Prime Minister’s Questions (PMQs) did not go well for Boris Johnson on 4 September. Labour leader Jeremy Corbyn ran rings around the PM, reducing him to pathetic outbursts. And one exchange with Labour’s Tan Dhesi really was the final nail in the coffin for Johnson’s PMQs disaster.
Everyone should watch this incredibly powerful moment. pic.twitter.com/8J53SDZsra
— Jeremy Corbyn (@jeremycorbyn) September 4, 2019
Apologise
Dhesi brought up the PM’s past written remarks about Muslim women, saying:
Mr Speaker, if I decide to wear a turban, or you decide to wear a cross, or he decides to wear a kippah or a skull cap, or she decides to wear a hijab or a burqa, does that mean that it is open season for right honourable members of this house to make derogatory and divisive remarks about our appearance?

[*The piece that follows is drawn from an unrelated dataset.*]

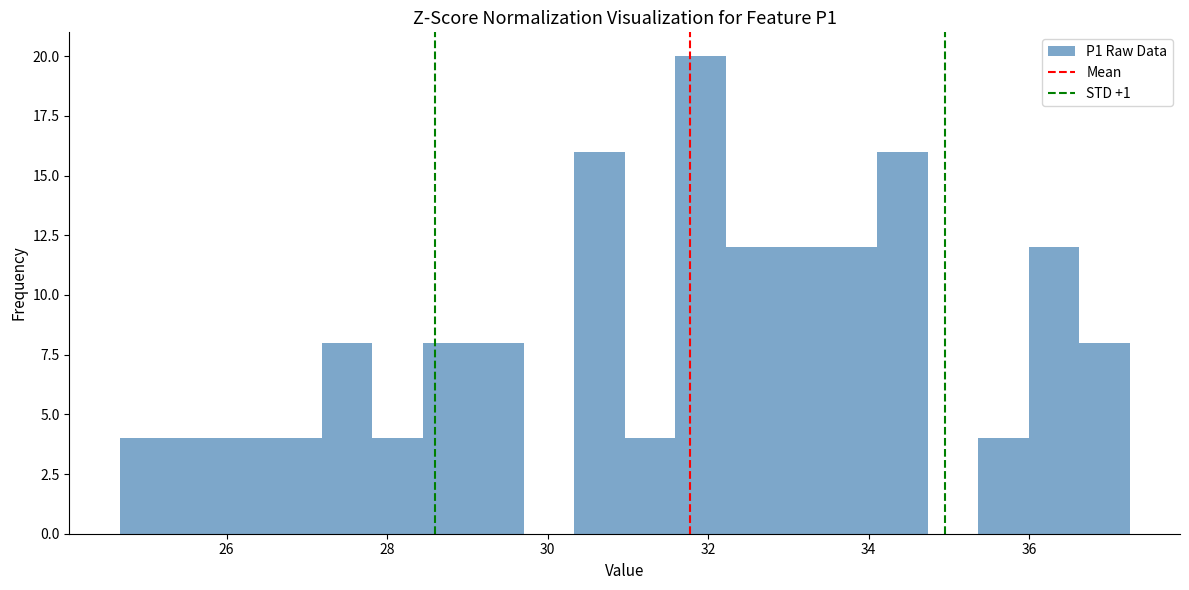

Read against the x-axis, roughly where is the centre of the tallest bar?

32.0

For those of us who, from a young age, have had to endure and face up to being called names such as ‘towel head’, or ‘Taliban’, or coming from ‘bongo bongo land’, we can appreciate full well the hurt and pain felt by already vulnerable Muslim women when they are described as looking like ‘bank robbers’ and ‘letterboxes’. So rather than hide behind sham and whitewash investigations, when will the prime minister finally apologise for his derogatory and racist remarks?
Johnson responded:
Can I just say to the honourable gentleman that, if he took the trouble to read the article in question, he would see that it was a strong liberal defence, as he began his question by saying, of everybody’s right to wear whatever they want in this country.

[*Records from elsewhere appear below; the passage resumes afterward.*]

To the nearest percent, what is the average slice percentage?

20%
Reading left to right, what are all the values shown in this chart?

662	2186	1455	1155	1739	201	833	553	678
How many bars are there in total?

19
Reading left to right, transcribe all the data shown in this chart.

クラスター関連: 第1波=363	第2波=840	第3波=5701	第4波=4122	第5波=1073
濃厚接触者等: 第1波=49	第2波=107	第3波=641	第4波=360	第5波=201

As he explained, the Telegraph article in which he wrote that Muslim women who wear burqas look like “letter boxes” and ‘bank robbers’ wasn’t arguing for banning the burqa. But in raising this at PMQs, he cynically missed Dhesi’s point. Because the Labour MP was essentially asking Johnson to apologise for opening Muslim women up to more hate crime and ridicule. As he said, there was “a spike in hate crime” after Johnson made the comparisons. And it wasn’t a small increase either. Tell Mama says Islamophobic hate crime increased by 375% in the week after Johnson’s comments. Furthermore, it claims that 42% of street-based incidents reported during that time “directly referenced Boris Johnson and/or the language used in his column”.
Bluster
In addition to defending his article as ‘liberal’, the PM also talked up his diverse heritage and cabinet. He then deflected the issue further by claiming antisemitism is “rampant” in Labour’s ranks.

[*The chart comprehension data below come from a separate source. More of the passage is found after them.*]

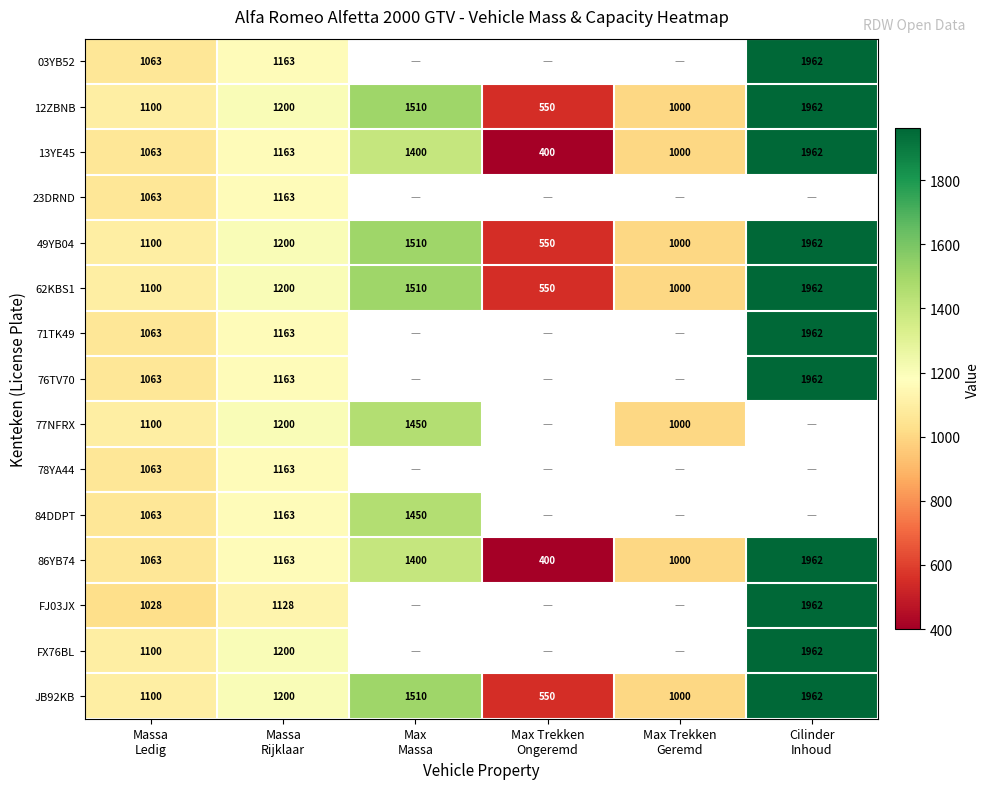

What is the average value of the 13YE45 series?

1165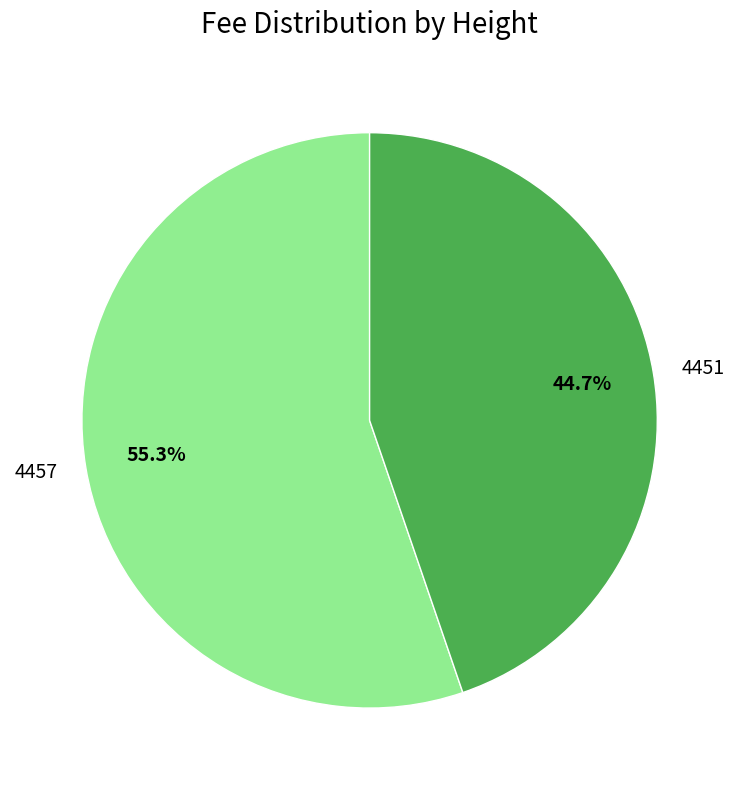

Which has a higher value, 4451 or 4457?

4457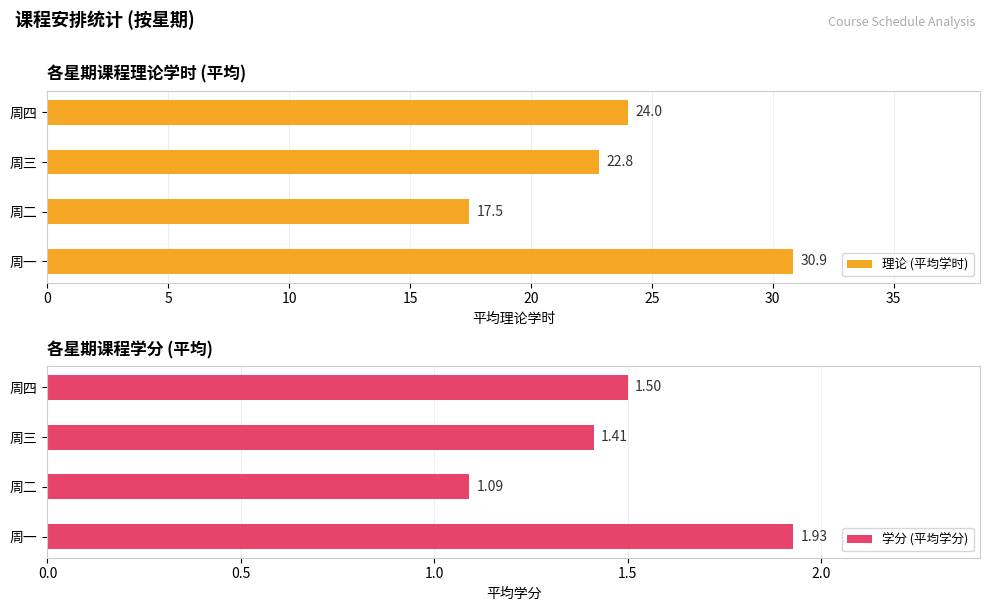

Rank the series by their average value, from lowest to highest.

学分 (平均学分), 理论 (平均学时)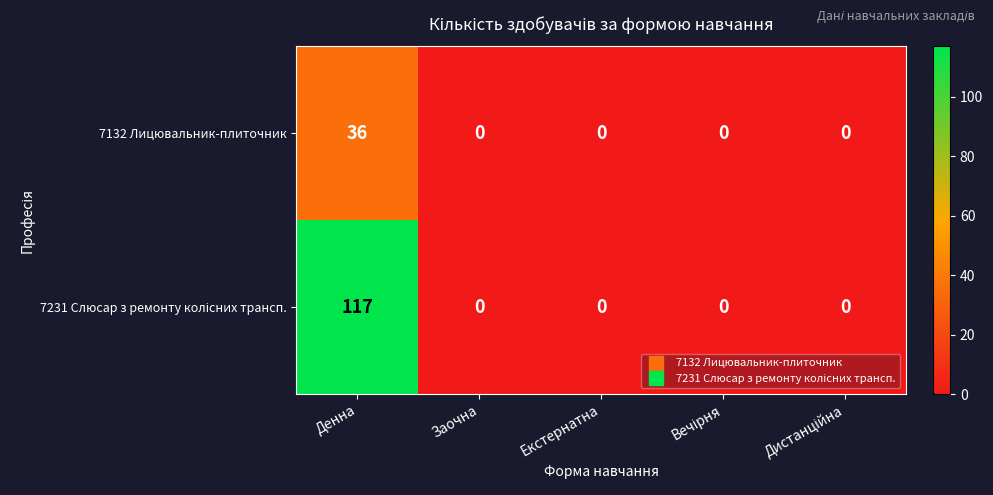

Which label corresponds to the largest value in the chart?

Денна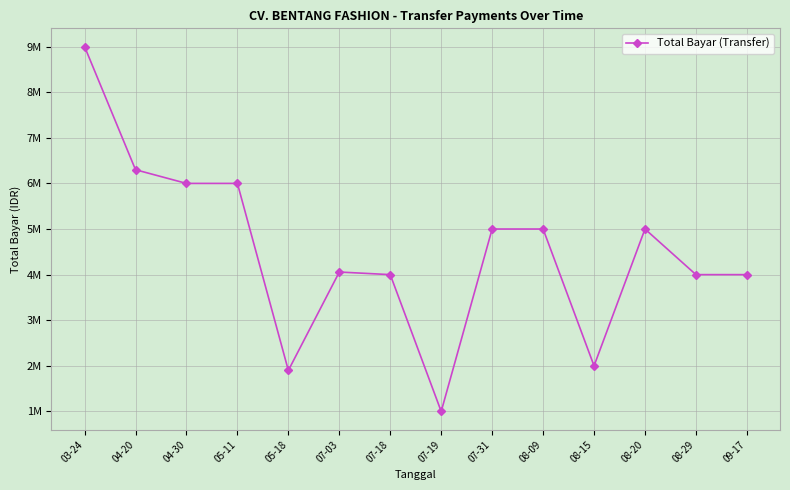

How many points are higher than both their immediate neighbors (excluding endpoints)?

2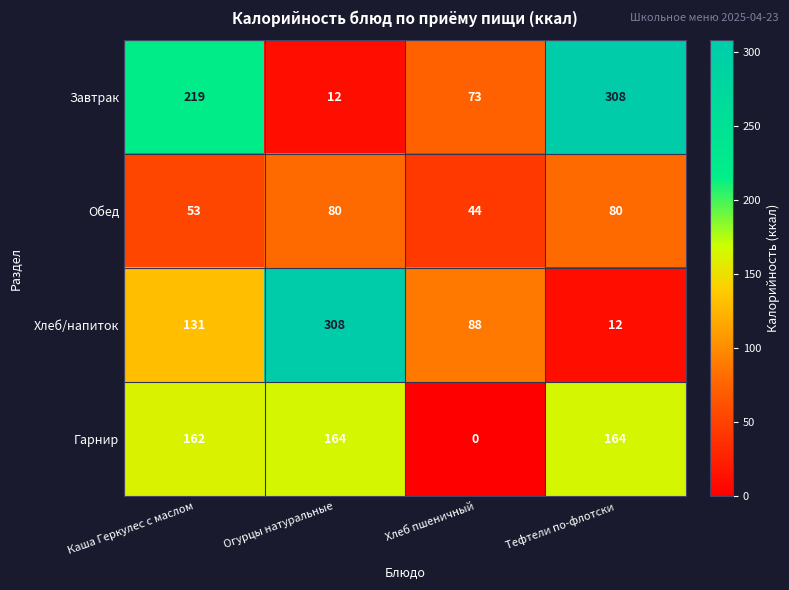

True or false: Хлеб/напиток has a value of 202 at Каша Геркулес с маслом.

False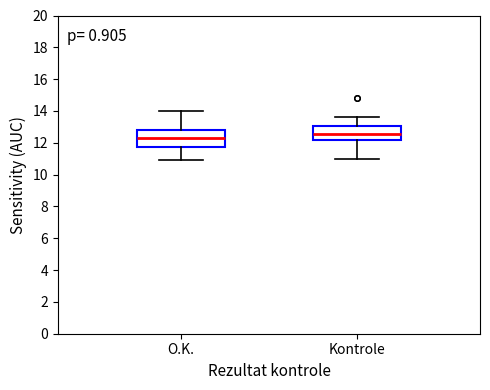

Reading left to right, read every box against the y-axis: the position of its median line, the range the box covers, and the ends of its whiskers. The values are not printed on the chart, so give them approximately, as read against the axis.

O.K.: median 12.4, box 11.8 to 12.8, whiskers 11.0 to 14.0
Kontrole: median 12.6, box 12.2 to 13.0, whiskers 11.0 to 13.6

Antisemitism is not ‘rampant’ in the Labour Party. It exists there (amounting to around 0.06% of the membership) like everywhere else in society. And wherever it is found, it is wrong. So is Islamophobia; and that does appear to be ‘rampant’ in the Conservative Party. Yet the party dragged its heels on starting an investigation into this prejudice in its midst. Then, faced with a very public opportunity to condemn Islamophobia, and any part his words have played in it, Johnson jabbered on about ‘liberalism’ and Muslim ancestors.
The whole PMQs showed him as unfit to be PM. His exchange with Dhesi was truly the final nail in that coffin.